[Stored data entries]
* * * * *

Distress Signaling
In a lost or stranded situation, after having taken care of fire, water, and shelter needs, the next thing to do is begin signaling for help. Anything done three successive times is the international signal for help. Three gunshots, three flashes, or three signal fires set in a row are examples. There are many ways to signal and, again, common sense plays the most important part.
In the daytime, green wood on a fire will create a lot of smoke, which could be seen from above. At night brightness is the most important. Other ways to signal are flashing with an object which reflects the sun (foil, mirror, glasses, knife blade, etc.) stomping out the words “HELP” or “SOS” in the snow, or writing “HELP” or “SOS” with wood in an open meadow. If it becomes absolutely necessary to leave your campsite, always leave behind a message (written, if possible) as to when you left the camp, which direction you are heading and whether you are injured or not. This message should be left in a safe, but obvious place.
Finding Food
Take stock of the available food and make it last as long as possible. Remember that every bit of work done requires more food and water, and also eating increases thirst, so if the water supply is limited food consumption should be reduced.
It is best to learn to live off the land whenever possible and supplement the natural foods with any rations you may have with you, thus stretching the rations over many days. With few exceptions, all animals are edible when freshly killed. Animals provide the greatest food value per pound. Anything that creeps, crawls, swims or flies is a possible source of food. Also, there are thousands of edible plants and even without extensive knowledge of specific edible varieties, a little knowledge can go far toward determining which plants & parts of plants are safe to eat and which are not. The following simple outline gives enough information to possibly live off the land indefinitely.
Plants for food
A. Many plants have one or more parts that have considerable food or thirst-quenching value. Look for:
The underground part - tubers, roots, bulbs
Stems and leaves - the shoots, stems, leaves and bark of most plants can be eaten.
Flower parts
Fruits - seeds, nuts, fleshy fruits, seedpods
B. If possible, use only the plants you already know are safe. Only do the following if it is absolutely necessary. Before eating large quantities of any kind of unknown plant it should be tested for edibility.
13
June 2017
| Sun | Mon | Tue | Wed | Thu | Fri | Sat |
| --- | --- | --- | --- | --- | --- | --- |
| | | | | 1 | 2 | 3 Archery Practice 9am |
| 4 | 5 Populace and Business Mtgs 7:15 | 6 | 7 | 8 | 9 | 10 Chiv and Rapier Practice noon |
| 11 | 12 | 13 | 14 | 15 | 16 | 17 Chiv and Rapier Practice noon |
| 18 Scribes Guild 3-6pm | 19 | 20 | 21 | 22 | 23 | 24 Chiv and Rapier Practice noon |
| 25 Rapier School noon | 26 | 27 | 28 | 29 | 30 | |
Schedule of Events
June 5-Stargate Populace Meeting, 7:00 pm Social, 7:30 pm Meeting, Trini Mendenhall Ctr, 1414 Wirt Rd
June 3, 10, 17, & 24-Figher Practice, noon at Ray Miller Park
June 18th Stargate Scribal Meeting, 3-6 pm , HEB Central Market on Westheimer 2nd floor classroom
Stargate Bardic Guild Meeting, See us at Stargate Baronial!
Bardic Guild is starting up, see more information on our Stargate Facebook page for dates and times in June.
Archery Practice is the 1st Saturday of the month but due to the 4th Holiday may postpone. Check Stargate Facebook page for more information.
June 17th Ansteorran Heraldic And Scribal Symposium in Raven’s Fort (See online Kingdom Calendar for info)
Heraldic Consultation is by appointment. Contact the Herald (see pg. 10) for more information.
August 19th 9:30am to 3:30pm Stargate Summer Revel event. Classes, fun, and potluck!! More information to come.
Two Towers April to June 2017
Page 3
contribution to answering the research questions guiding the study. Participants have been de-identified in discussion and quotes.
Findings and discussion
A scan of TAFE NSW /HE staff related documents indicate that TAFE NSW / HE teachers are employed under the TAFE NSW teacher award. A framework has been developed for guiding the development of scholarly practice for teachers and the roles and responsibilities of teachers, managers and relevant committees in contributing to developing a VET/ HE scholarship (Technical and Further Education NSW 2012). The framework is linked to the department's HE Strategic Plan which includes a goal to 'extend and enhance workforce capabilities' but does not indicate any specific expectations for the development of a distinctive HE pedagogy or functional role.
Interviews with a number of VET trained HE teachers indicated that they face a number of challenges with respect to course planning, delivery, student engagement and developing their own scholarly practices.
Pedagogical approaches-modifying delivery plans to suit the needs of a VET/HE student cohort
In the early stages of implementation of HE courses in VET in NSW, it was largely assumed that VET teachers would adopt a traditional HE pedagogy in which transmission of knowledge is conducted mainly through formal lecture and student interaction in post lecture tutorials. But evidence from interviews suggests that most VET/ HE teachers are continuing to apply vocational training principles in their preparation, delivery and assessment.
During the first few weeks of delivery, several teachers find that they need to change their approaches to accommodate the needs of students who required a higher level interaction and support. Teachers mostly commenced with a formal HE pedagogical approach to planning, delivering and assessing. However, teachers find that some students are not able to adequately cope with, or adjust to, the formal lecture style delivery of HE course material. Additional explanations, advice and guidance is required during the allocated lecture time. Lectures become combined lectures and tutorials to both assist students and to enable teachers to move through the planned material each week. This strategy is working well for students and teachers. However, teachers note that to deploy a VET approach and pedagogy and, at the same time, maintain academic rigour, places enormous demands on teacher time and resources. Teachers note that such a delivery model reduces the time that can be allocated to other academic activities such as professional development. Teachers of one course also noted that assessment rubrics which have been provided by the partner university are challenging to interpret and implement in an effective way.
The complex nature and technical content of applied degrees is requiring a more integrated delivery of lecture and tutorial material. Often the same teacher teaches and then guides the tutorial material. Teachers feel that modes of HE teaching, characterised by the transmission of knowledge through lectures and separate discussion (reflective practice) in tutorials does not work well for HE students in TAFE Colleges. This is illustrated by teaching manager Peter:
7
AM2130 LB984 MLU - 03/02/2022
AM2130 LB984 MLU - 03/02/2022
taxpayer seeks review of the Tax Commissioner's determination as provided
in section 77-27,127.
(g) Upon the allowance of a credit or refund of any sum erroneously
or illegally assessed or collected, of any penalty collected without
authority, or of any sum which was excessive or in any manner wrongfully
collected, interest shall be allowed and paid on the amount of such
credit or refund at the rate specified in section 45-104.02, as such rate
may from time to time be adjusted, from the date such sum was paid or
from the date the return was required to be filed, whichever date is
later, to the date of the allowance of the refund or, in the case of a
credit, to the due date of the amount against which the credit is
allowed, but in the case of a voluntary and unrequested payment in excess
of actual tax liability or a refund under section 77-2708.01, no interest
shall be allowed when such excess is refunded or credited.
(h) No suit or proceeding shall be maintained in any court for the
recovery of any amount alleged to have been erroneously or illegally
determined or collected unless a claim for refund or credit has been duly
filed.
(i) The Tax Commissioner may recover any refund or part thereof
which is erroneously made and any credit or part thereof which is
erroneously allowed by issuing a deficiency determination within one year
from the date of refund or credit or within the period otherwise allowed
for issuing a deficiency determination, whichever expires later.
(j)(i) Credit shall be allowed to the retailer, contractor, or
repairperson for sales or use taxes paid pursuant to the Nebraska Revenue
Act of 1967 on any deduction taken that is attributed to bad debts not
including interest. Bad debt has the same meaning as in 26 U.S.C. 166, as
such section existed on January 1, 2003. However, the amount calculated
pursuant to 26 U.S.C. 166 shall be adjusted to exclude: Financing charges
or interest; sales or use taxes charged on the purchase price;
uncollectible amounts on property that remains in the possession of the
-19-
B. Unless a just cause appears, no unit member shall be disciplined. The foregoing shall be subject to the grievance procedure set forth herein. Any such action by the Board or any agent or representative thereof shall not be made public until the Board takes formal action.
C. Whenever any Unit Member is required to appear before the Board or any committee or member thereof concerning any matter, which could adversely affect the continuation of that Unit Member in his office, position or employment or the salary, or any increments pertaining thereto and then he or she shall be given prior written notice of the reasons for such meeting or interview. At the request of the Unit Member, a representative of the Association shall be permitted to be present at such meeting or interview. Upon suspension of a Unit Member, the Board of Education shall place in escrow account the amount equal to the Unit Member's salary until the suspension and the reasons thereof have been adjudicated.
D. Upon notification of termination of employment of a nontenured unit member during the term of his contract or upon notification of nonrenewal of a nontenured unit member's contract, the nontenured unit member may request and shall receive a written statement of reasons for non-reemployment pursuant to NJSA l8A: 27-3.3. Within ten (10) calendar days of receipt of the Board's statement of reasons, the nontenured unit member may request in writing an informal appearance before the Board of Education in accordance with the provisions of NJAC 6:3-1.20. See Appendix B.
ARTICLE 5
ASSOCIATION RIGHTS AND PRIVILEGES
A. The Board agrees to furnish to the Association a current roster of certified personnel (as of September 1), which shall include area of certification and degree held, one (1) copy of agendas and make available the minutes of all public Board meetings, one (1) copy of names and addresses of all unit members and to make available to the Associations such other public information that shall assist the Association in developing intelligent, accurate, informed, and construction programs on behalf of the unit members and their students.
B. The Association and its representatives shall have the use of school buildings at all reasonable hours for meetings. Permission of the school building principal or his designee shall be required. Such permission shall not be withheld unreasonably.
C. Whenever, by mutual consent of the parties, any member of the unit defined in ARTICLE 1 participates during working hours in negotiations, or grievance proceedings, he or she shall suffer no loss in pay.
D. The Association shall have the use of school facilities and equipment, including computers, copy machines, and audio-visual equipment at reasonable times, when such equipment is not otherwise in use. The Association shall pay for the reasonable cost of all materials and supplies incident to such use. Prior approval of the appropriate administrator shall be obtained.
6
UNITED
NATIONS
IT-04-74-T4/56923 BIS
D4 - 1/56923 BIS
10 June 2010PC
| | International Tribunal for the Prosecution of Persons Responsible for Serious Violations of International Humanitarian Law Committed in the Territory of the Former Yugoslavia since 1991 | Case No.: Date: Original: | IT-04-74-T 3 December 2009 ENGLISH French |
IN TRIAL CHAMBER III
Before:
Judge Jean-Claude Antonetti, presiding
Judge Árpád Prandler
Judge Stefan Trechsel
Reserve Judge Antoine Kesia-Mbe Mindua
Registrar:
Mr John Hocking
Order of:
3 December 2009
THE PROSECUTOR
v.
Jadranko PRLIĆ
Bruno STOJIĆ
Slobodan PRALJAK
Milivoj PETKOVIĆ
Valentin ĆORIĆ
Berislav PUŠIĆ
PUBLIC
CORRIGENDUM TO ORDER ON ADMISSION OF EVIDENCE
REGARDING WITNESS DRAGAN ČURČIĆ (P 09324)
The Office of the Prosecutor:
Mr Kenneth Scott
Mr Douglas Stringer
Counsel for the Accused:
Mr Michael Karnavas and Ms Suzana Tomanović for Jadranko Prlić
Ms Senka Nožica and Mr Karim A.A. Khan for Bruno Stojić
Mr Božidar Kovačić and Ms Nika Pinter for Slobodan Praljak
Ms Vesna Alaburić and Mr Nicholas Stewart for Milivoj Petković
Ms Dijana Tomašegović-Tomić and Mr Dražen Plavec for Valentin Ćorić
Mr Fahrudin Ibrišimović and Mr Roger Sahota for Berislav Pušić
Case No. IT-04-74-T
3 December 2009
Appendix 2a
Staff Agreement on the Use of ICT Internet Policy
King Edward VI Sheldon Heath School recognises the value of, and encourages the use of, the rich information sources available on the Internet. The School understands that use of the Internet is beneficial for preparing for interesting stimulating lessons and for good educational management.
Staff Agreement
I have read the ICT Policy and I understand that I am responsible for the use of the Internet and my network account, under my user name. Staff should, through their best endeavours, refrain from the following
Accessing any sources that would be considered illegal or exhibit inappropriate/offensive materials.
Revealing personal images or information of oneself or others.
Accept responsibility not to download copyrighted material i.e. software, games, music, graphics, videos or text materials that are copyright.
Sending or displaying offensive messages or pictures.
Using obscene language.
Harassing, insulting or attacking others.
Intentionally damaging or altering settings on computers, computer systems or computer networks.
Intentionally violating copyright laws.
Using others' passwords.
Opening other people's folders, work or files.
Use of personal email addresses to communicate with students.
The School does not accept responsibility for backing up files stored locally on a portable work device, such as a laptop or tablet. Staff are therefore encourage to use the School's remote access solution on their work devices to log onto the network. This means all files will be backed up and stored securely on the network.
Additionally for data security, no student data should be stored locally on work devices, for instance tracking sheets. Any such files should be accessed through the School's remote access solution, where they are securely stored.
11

* * * * *

§ **Task directions**: Find "Accessing any sources" in the entries above and copy that whole line exactly, then each line after it through the line that contains "The School does".

§ **Result**:
Accessing any sources that would be considered illegal or exhibit inappropriate/offensive materials.
Revealing personal images or information of oneself or others.
Accept responsibility not to download copyrighted material i.e. software, games, music, graphics, videos or text materials that are copyright.
Sending or displaying offensive messages or pictures.
Using obscene language.
Harassing, insulting or attacking others.
Intentionally damaging or altering settings on computers, computer systems or computer networks.
Intentionally violating copyright laws.
Using others' passwords.
Opening other people's folders, work or files.
Use of personal email addresses to communicate with students.
The School does not accept responsibility for backing up files stored locally on a portable work device, such as a laptop or tablet. Staff are therefore encourage to use the School's remote access solution on their work devices to log onto the network. This means all files will be backed up and stored securely on the network.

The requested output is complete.